In order to verify the effectiveness of the proposed IPL–VIO system, a series of experiments were conducted. The improved line feature matching method was compared with the traditional LBD descriptor matching method, and the EuRoc MAV datasets were used for verification. As is shown, the improved matching method had the same accuracy as the traditional method, but reduced the running time to about a quarter of the traditional one. We compared and analyzed IPL–VIO with the current mainstream VIO systems: OKVIS–Mono, VINS–Mono, and PL–VIO. The test results on the EuRoc MAV datasets showed that the proposed IPL–VIO system performed well on most datasets when compared to other systems. There are also datasets with reduced accuracy, such as the V1_01_easy dataset, where there are a large number of weak texture and repetitive texture environments in the dataset scenes; the quality of point features and line features is both poor, after adjusting the weights, and the accuracy of the trajectory decreased. From the error heat map of the trajectory, it can be seen that the trajectory accuracy of IPL–VIO can be improved whether it is smooth running or exhibiting continuous large-angle rotation. We also compared and analyzed the proposed IPL–VIO system and the PL–VIO system on the PennCOSYVIO dataset, which contains challenging scenes such as significant changes in lighting, large-angle rotation, and repeated textures. It was seen that the IPL–VIO system can improve the final trajectory accuracy after readjusting the point-line weights with the Helmert variance component estimation method. Furthermore, we assessed the speed of each module of IPL–VIO and PL–VIO. The improved line feature matching method can reduce the time consumption of the front end, and the Helmert variance component estimation method added in the back end was effective for the back end; the increase load was quite limited and almost negligible, which proved the effectiveness of the proposed IPL–VIO system.
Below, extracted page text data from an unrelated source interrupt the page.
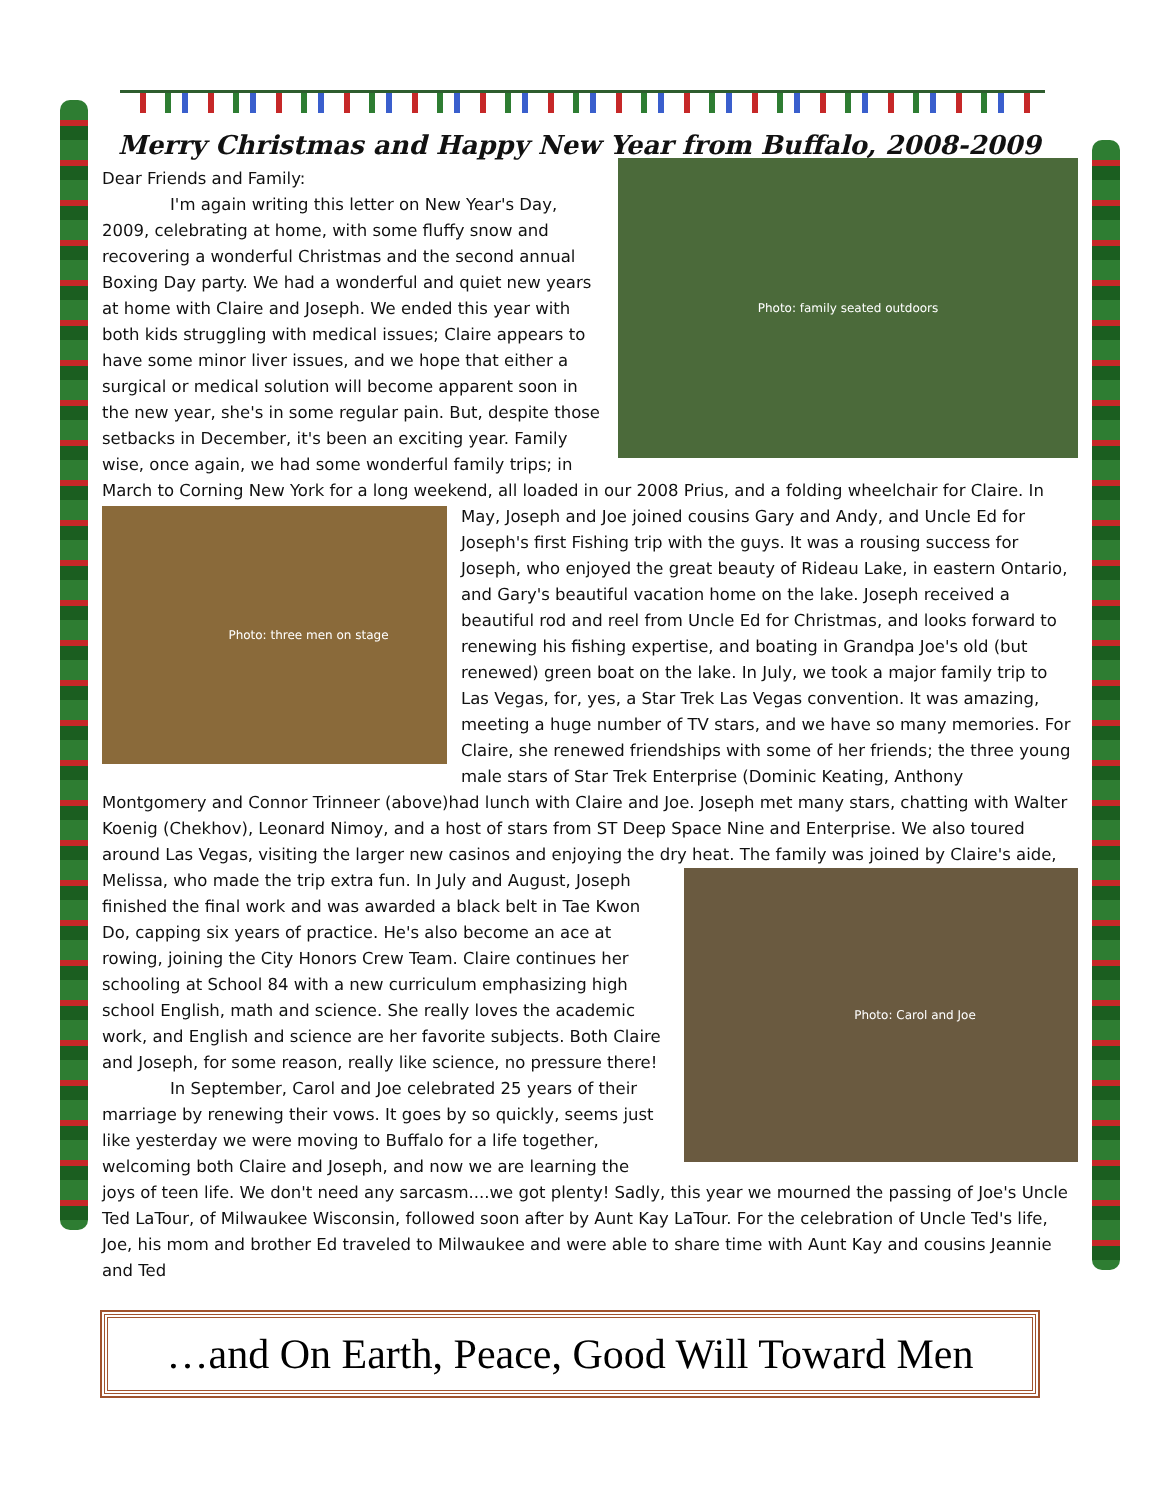Merry Christmas and Happy New Year from Buffalo, 2008-2009
Photo: family seated outdoors
Dear Friends and Family:
I'm again writing this letter on New Year's Day, 2009, celebrating at home, with some fluffy snow and recovering a wonderful Christmas and the second annual Boxing Day party. We had a wonderful and quiet new years at home with Claire and Joseph. We ended this year with both kids struggling with medical issues; Claire appears to have some minor liver issues, and we hope that either a surgical or medical solution will become apparent soon in the new year, she's in some regular pain. But, despite those setbacks in December, it's been an exciting year. Family wise, once again, we had some wonderful family trips; in March to Corning New York for a long weekend, all loaded in our 2008 Prius, and a folding wheelchair for Claire. In May, Joseph and Joe joined cousins Gary and Andy, and Uncle
Photo: three men on stage
Ed for Joseph's first Fishing trip with the guys. It was a rousing success for Joseph, who enjoyed the great beauty of Rideau Lake, in eastern Ontario, and Gary's beautiful vacation home on the lake. Joseph received a beautiful rod and reel from Uncle Ed for Christmas, and looks forward to renewing his fishing expertise, and boating in Grandpa Joe's old (but renewed) green boat on the lake. In July, we took a major family trip to Las Vegas, for, yes, a Star Trek Las Vegas convention. It was amazing, meeting a huge number of TV stars, and we have so many memories. For Claire, she renewed friendships with some of her friends; the three young male stars of Star Trek Enterprise (Dominic Keating, Anthony Montgomery and Connor Trinneer (above)had lunch with Claire and Joe. Joseph met many stars, chatting with Walter Koenig (Chekhov), Leonard Nimoy, and a host of stars from ST Deep Space Nine and Enterprise. We also toured around Las Vegas, visiting the larger new casinos and enjoying the dry heat. The family was joined by
Photo: Carol and Joe
Claire's aide, Melissa, who made the trip extra fun. In July and August, Joseph finished the final work and was awarded a black belt in Tae Kwon Do, capping six years of practice. He's also become an ace at rowing, joining the City Honors Crew Team. Claire continues her schooling at School 84 with a new curriculum emphasizing high school English, math and science. She really loves the academic work, and English and science are her favorite subjects. Both Claire and Joseph, for some reason, really like science, no pressure there!
In September, Carol and Joe celebrated 25 years of their marriage by renewing their vows. It goes by so quickly, seems just like yesterday we were moving to Buffalo for a life together, welcoming both Claire and Joseph, and now we are learning the joys of teen life. We don't need any sarcasm....we got plenty! Sadly, this year we mourned the passing of Joe's Uncle Ted LaTour, of Milwaukee Wisconsin, followed soon after by Aunt Kay LaTour. For the celebration of Uncle Ted's life, Joe, his mom and brother Ed traveled to Milwaukee and were able to share time with Aunt Kay and cousins Jeannie and Ted
…and On Earth, Peace, Good Will Toward Men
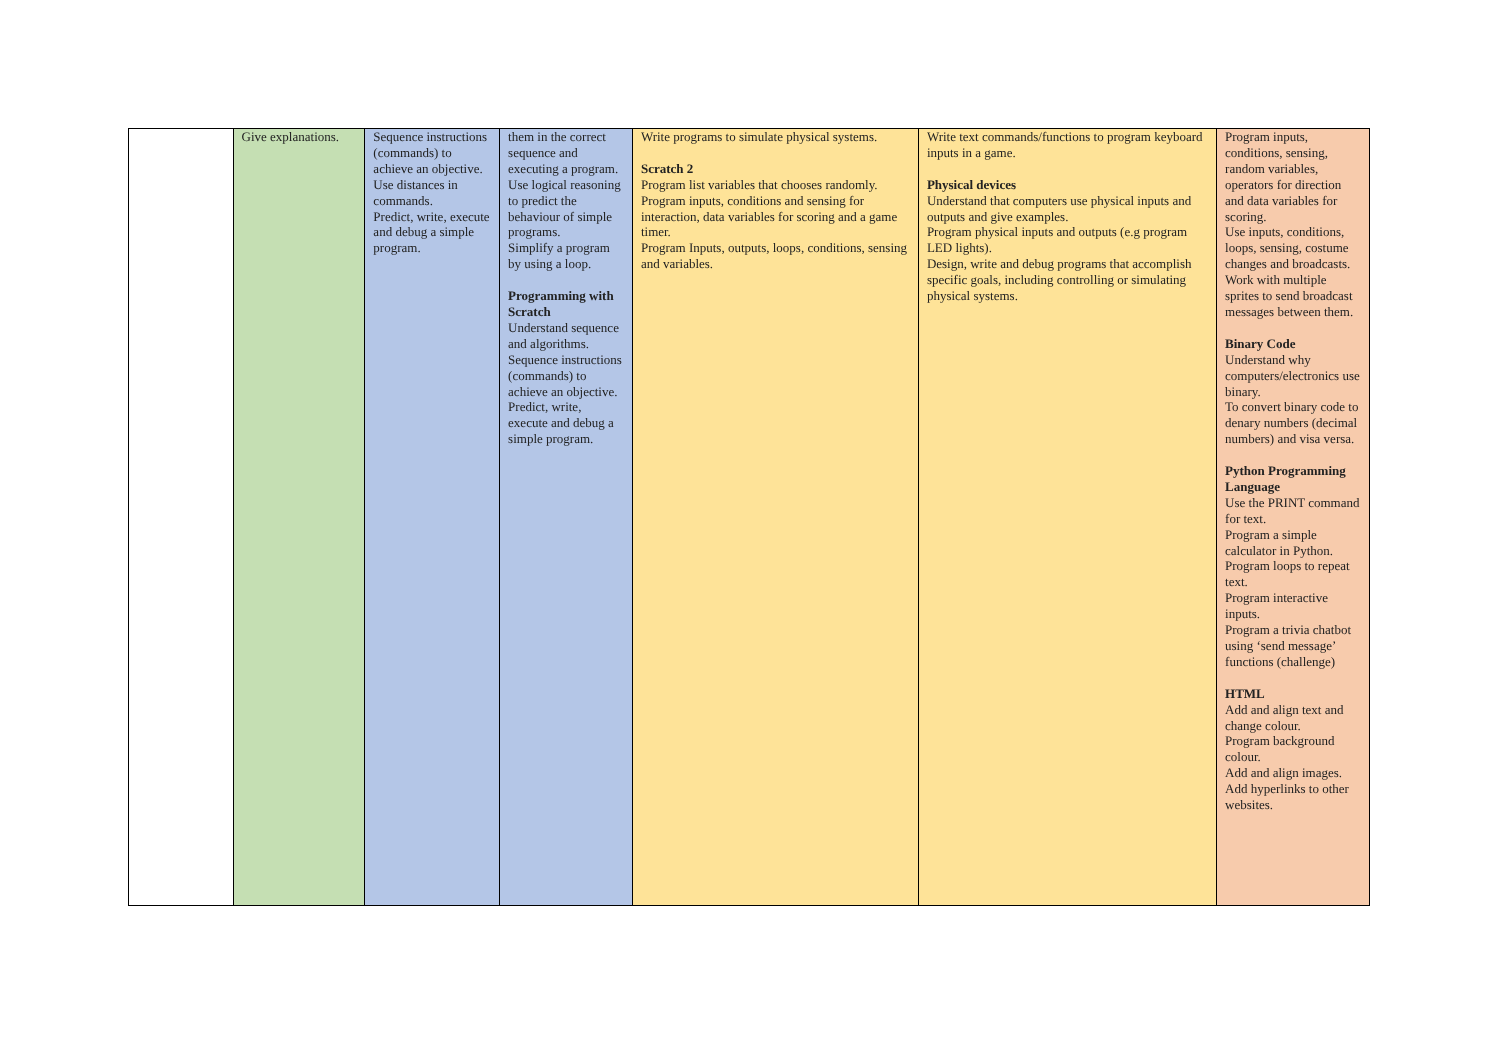| | Give explanations. | Sequence instructions (commands) to achieve an objective. Use distances in commands. Predict, write, execute and debug a simple program. | them in the correct sequence and executing a program. Use logical reasoning to predict the behaviour of simple programs. Simplify a program by using a loop. Programming with Scratch Understand sequence and algorithms. Sequence instructions (commands) to achieve an objective. Predict, write, execute and debug a simple program. | Write programs to simulate physical systems. Scratch 2 Program list variables that chooses randomly. Program inputs, conditions and sensing for interaction, data variables for scoring and a game timer. Program Inputs, outputs, loops, conditions, sensing and variables. | Write text commands/functions to program keyboard inputs in a game. Physical devices Understand that computers use physical inputs and outputs and give examples. Program physical inputs and outputs (e.g program LED lights). Design, write and debug programs that accomplish specific goals, including controlling or simulating physical systems. | Program inputs, conditions, sensing, random variables, operators for direction and data variables for scoring. Use inputs, conditions, loops, sensing, costume changes and broadcasts. Work with multiple sprites to send broadcast messages between them. Binary Code Understand why computers/electronics use binary. To convert binary code to denary numbers (decimal numbers) and visa versa. Python Programming Language Use the PRINT command for text. Program a simple calculator in Python. Program loops to repeat text. Program interactive inputs. Program a trivia chatbot using ‘send message’ functions (challenge) HTML Add and align text and change colour. Program background colour. Add and align images. Add hyperlinks to other websites. |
The algorithm in this paper improved the basis of PL–VIO. Therefore, in
Table 2,
Table 3 and
Table 4, we indicate the results of a comprehensive comparison of PL–VIO and IPL–VIO. As is shown in
Table 2, IPL–VIO had higher accuracy than PL–VIO in most datasets, which shows that the algorithm in this paper has better performance in different scenarios. As can be seen from
Table 3, the error in the x, y, z three-axis direction of IPL–VIO was almost small compared with PL–VIO. It can be seen from
Table 4 that the method proposed in this paper shortened the matching time of line features and leaves more time for the operation of other modules.